Collected data:
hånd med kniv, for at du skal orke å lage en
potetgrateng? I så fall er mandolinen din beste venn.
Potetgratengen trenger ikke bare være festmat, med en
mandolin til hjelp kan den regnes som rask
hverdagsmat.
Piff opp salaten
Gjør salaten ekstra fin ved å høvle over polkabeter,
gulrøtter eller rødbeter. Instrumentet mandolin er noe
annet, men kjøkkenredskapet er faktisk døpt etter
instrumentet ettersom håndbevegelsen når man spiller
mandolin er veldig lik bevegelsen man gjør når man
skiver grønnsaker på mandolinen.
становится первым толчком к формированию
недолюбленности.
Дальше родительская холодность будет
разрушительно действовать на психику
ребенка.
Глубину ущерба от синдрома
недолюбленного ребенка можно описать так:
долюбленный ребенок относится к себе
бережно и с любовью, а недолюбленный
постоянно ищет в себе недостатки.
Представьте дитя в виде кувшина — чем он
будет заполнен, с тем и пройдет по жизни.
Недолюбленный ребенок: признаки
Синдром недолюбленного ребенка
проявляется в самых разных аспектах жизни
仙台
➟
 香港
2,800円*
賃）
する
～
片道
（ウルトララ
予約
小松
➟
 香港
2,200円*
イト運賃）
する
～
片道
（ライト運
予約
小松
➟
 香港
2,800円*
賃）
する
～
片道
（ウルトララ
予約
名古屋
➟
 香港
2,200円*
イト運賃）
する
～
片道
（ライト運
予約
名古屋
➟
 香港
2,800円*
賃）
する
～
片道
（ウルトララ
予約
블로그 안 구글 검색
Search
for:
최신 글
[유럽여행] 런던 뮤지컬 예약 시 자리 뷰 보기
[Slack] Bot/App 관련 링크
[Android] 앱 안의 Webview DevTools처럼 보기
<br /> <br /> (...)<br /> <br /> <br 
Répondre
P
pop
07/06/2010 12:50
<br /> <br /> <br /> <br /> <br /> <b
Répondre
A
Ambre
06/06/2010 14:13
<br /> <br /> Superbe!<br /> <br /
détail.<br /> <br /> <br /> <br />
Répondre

#### EXERCISE GOAL
Copy every record exactly, leaving each line intact.

#### EXERCISE ANSWER
hånd med kniv, for at du skal orke å lage en
potetgrateng? I så fall er mandolinen din beste venn.
Potetgratengen trenger ikke bare være festmat, med en
mandolin til hjelp kan den regnes som rask
hverdagsmat.
Piff opp salaten
Gjør salaten ekstra fin ved å høvle over polkabeter,
gulrøtter eller rødbeter. Instrumentet mandolin er noe
annet, men kjøkkenredskapet er faktisk døpt etter
instrumentet ettersom håndbevegelsen når man spiller
mandolin er veldig lik bevegelsen man gjør når man
skiver grønnsaker på mandolinen.
становится первым толчком к формированию
недолюбленности.
Дальше родительская холодность будет
разрушительно действовать на психику
ребенка.
Глубину ущерба от синдрома
недолюбленного ребенка можно описать так:
долюбленный ребенок относится к себе
бережно и с любовью, а недолюбленный
постоянно ищет в себе недостатки.
Представьте дитя в виде кувшина — чем он
будет заполнен, с тем и пройдет по жизни.
Недолюбленный ребенок: признаки
Синдром недолюбленного ребенка
проявляется в самых разных аспектах жизни
仙台
➟
 香港
2,800円*
賃）
する
～
片道
（ウルトララ
予約
小松
➟
 香港
2,200円*
イト運賃）
する
～
片道
（ライト運
予約
小松
➟
 香港
2,800円*
賃）
する
～
片道
（ウルトララ
予約
名古屋
➟
 香港
2,200円*
イト運賃）
する
～
片道
（ライト運
予約
名古屋
➟
 香港
2,800円*
賃）
する
～
片道
（ウルトララ
予約
블로그 안 구글 검색
Search
for:
최신 글
[유럽여행] 런던 뮤지컬 예약 시 자리 뷰 보기
[Slack] Bot/App 관련 링크
[Android] 앱 안의 Webview DevTools처럼 보기
<br /> <br /> (...)<br /> <br /> <br 
Répondre
P
pop
07/06/2010 12:50
<br /> <br /> <br /> <br /> <br /> <b
Répondre
A
Ambre
06/06/2010 14:13
<br /> <br /> Superbe!<br /> <br /
détail.<br /> <br /> <br /> <br />
Répondre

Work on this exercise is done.